- Assignment -
Among the entries that follow, how many lines contain the word "nose"? Give the number alone.

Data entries
↓↓↓
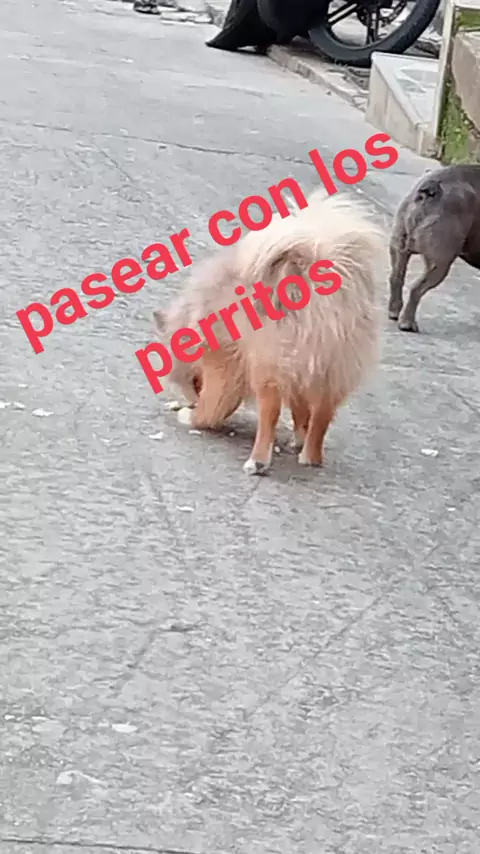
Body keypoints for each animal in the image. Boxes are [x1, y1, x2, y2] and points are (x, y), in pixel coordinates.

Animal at [153, 189, 383, 475]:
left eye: (191, 384)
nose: (189, 398)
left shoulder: (225, 366)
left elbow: (213, 406)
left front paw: (193, 416)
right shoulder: (304, 375)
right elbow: (301, 411)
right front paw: (300, 436)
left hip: (269, 367)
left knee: (269, 416)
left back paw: (258, 461)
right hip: (333, 370)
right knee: (322, 415)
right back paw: (310, 455)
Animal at [389, 164, 480, 332]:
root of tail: (433, 186)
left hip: (399, 245)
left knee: (396, 276)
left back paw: (394, 312)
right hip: (440, 262)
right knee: (417, 288)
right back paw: (407, 323)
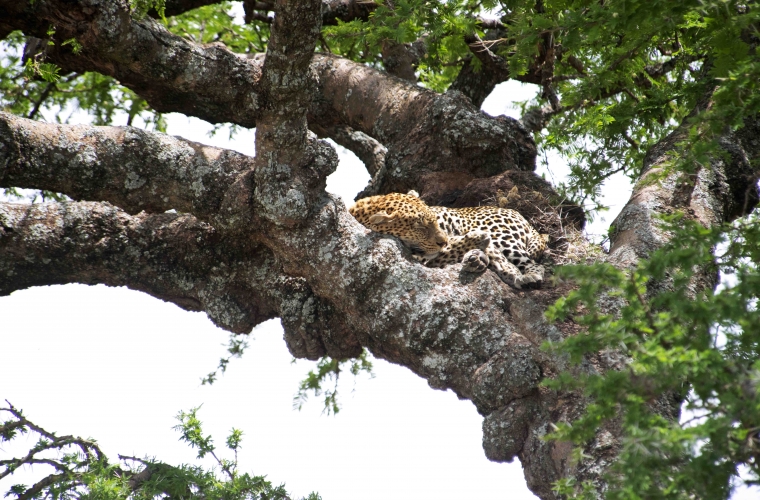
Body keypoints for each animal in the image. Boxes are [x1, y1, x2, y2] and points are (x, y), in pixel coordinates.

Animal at [348, 189, 548, 288]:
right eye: (419, 227)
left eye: (434, 220)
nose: (442, 241)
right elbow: (448, 251)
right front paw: (475, 244)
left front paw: (513, 274)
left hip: (501, 236)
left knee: (532, 263)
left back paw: (528, 275)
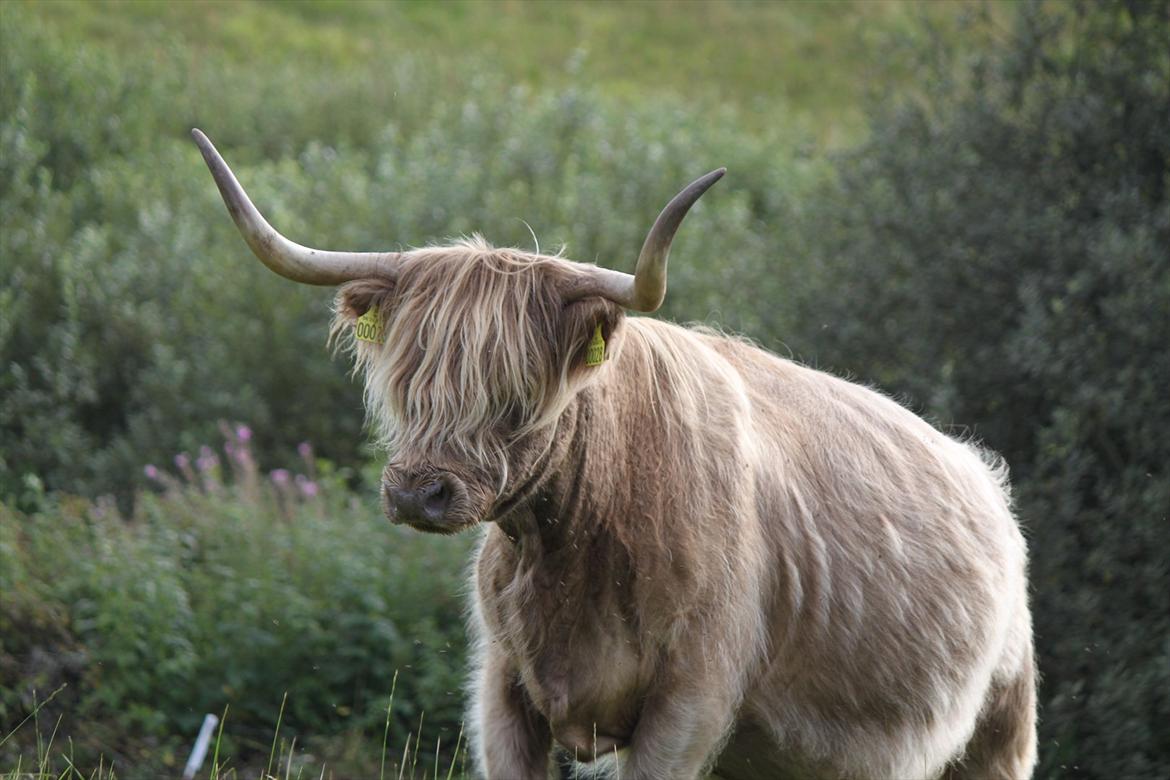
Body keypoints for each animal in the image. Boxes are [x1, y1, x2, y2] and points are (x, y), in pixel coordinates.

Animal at [192, 129, 1037, 780]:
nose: (416, 491)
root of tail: (985, 480)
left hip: (999, 731)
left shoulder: (691, 702)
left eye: (518, 391)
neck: (574, 554)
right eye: (408, 382)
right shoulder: (504, 689)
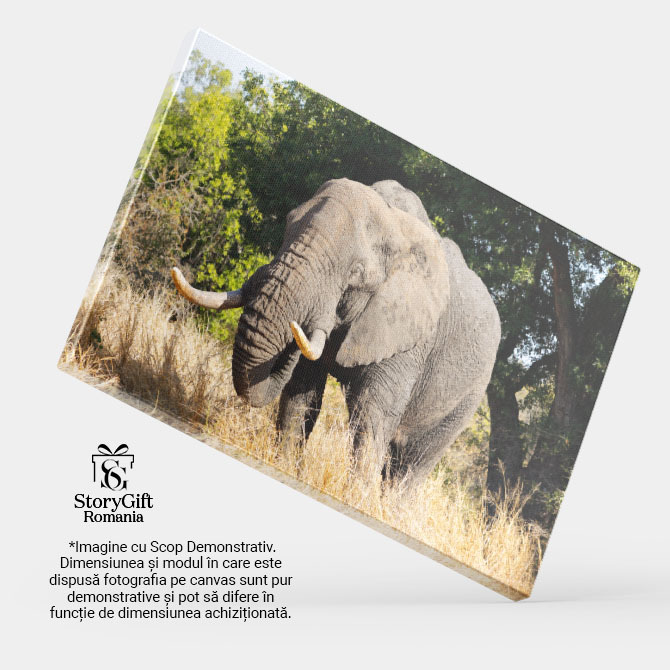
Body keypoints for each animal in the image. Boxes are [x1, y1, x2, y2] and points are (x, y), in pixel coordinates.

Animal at [171, 178, 500, 487]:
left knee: (412, 464)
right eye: (287, 225)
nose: (297, 325)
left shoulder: (411, 334)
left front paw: (356, 495)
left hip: (469, 395)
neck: (393, 219)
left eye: (355, 272)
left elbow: (370, 415)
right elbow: (302, 394)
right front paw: (285, 468)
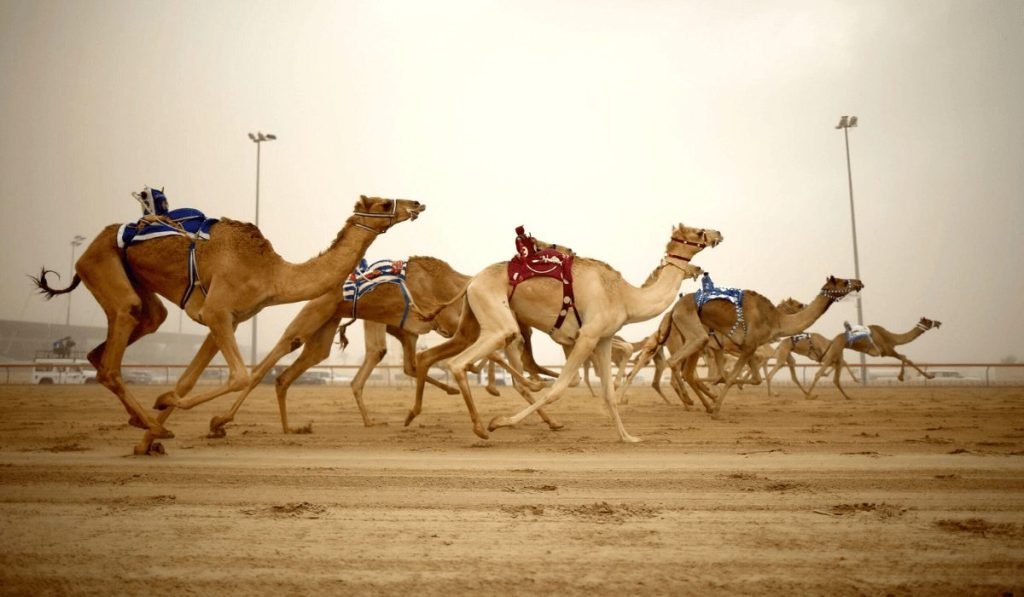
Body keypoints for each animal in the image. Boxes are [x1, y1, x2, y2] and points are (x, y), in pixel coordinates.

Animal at [32, 196, 423, 452]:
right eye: (384, 203)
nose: (416, 203)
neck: (272, 273)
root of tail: (92, 245)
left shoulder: (228, 320)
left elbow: (190, 380)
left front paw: (150, 437)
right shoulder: (217, 312)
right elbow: (240, 376)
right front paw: (171, 412)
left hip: (137, 288)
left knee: (119, 342)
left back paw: (145, 423)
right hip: (101, 264)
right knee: (113, 358)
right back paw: (150, 422)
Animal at [407, 222, 720, 442]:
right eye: (698, 231)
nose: (717, 234)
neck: (625, 297)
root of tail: (471, 281)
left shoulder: (603, 339)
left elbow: (608, 391)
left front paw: (628, 437)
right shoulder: (587, 336)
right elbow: (560, 387)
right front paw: (501, 422)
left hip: (471, 320)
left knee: (439, 356)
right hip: (497, 319)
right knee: (460, 362)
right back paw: (483, 427)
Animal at [622, 276, 864, 415]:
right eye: (843, 282)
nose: (859, 282)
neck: (774, 320)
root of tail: (672, 311)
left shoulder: (747, 349)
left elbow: (751, 379)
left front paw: (715, 398)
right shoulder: (748, 346)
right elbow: (730, 377)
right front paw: (717, 407)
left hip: (695, 342)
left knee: (686, 372)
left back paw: (700, 402)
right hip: (694, 337)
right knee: (675, 366)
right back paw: (692, 401)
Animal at [806, 315, 942, 399]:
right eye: (928, 321)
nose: (938, 322)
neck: (892, 337)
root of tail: (833, 339)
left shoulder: (888, 350)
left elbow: (905, 358)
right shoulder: (887, 350)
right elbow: (904, 357)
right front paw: (927, 376)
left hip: (837, 352)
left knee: (834, 376)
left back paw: (847, 396)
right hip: (835, 351)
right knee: (819, 373)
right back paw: (809, 395)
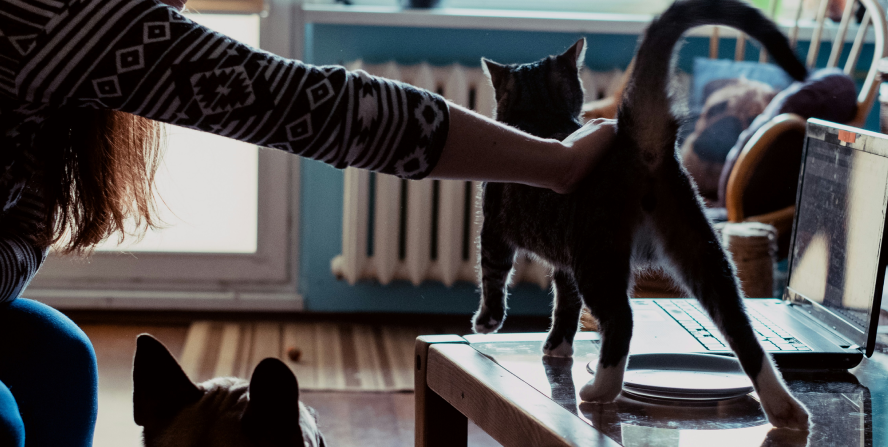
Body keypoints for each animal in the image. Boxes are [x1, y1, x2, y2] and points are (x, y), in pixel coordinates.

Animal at [472, 0, 812, 432]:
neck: (539, 117)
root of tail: (642, 142)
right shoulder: (563, 259)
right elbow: (565, 304)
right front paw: (558, 348)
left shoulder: (496, 230)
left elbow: (494, 274)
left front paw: (488, 321)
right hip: (701, 250)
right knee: (741, 329)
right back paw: (786, 410)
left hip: (598, 255)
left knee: (622, 320)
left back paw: (599, 390)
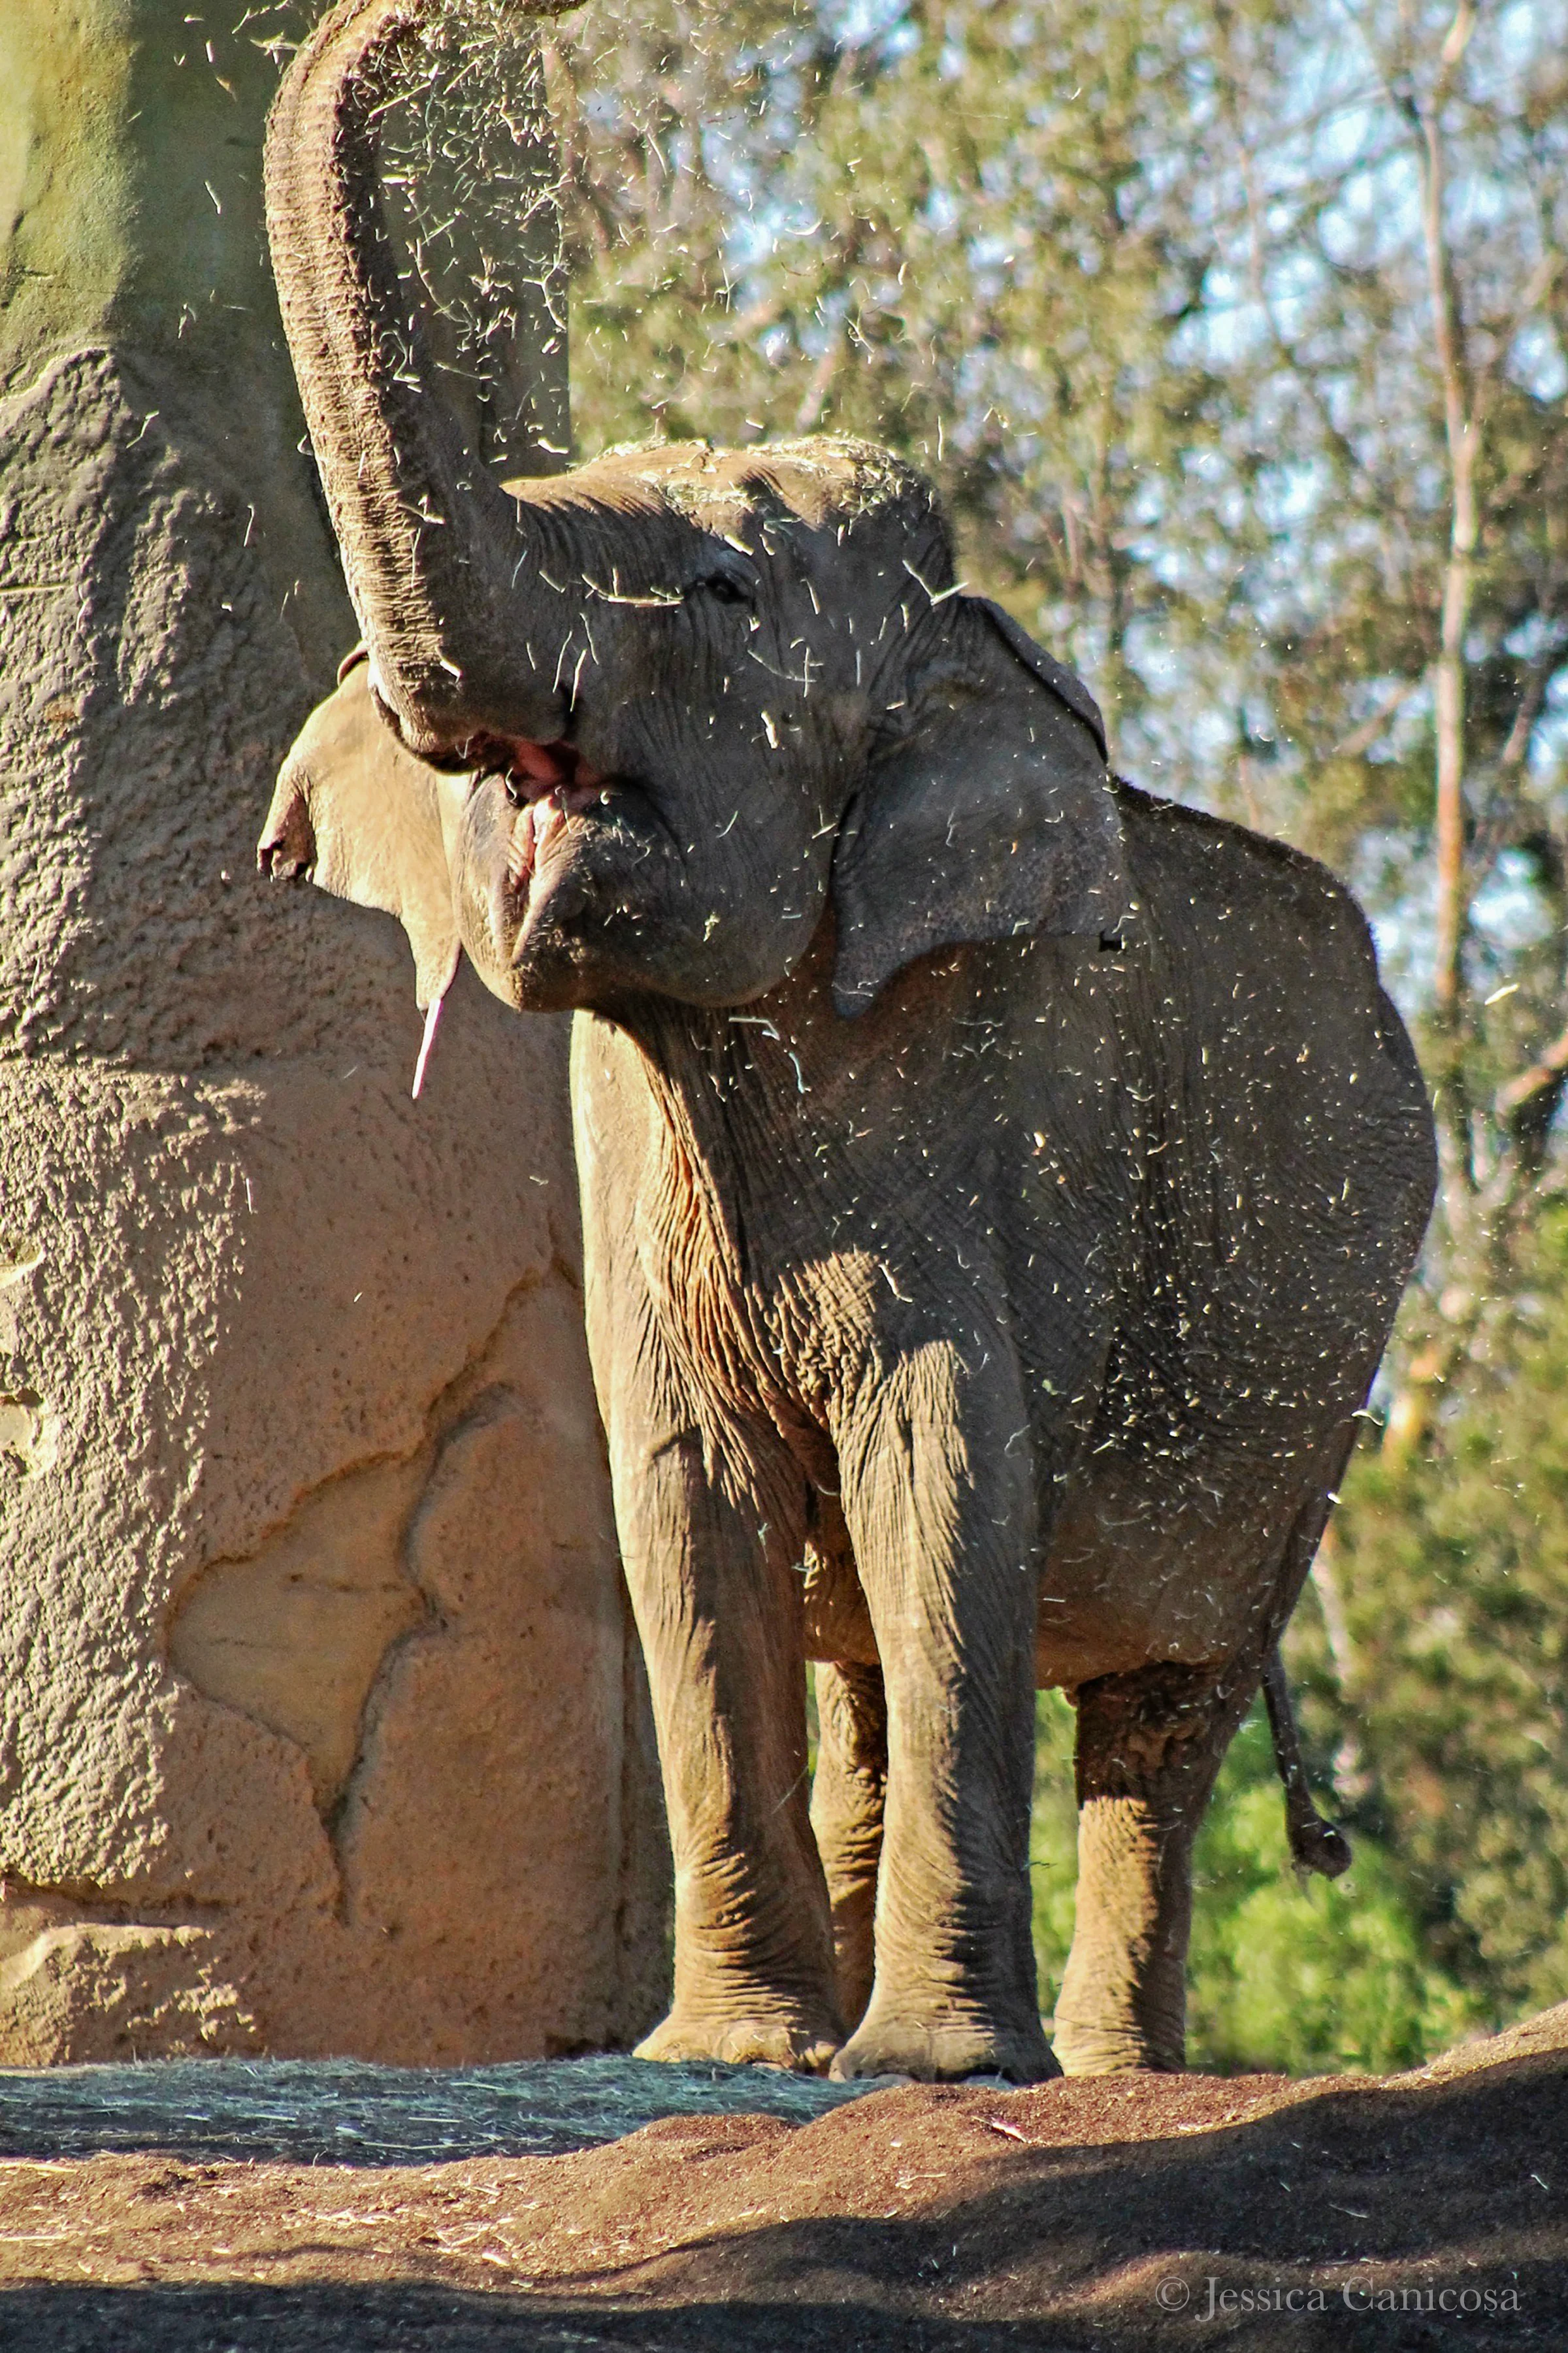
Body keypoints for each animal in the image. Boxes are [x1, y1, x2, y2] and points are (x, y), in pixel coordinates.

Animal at [258, 0, 1436, 2082]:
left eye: (722, 592)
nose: (490, 37)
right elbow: (680, 1503)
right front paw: (736, 2063)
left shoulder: (1000, 1131)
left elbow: (947, 1477)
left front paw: (934, 2074)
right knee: (886, 1677)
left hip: (1307, 1397)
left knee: (1161, 1709)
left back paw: (1108, 2075)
↑↑↑
- Task result -
9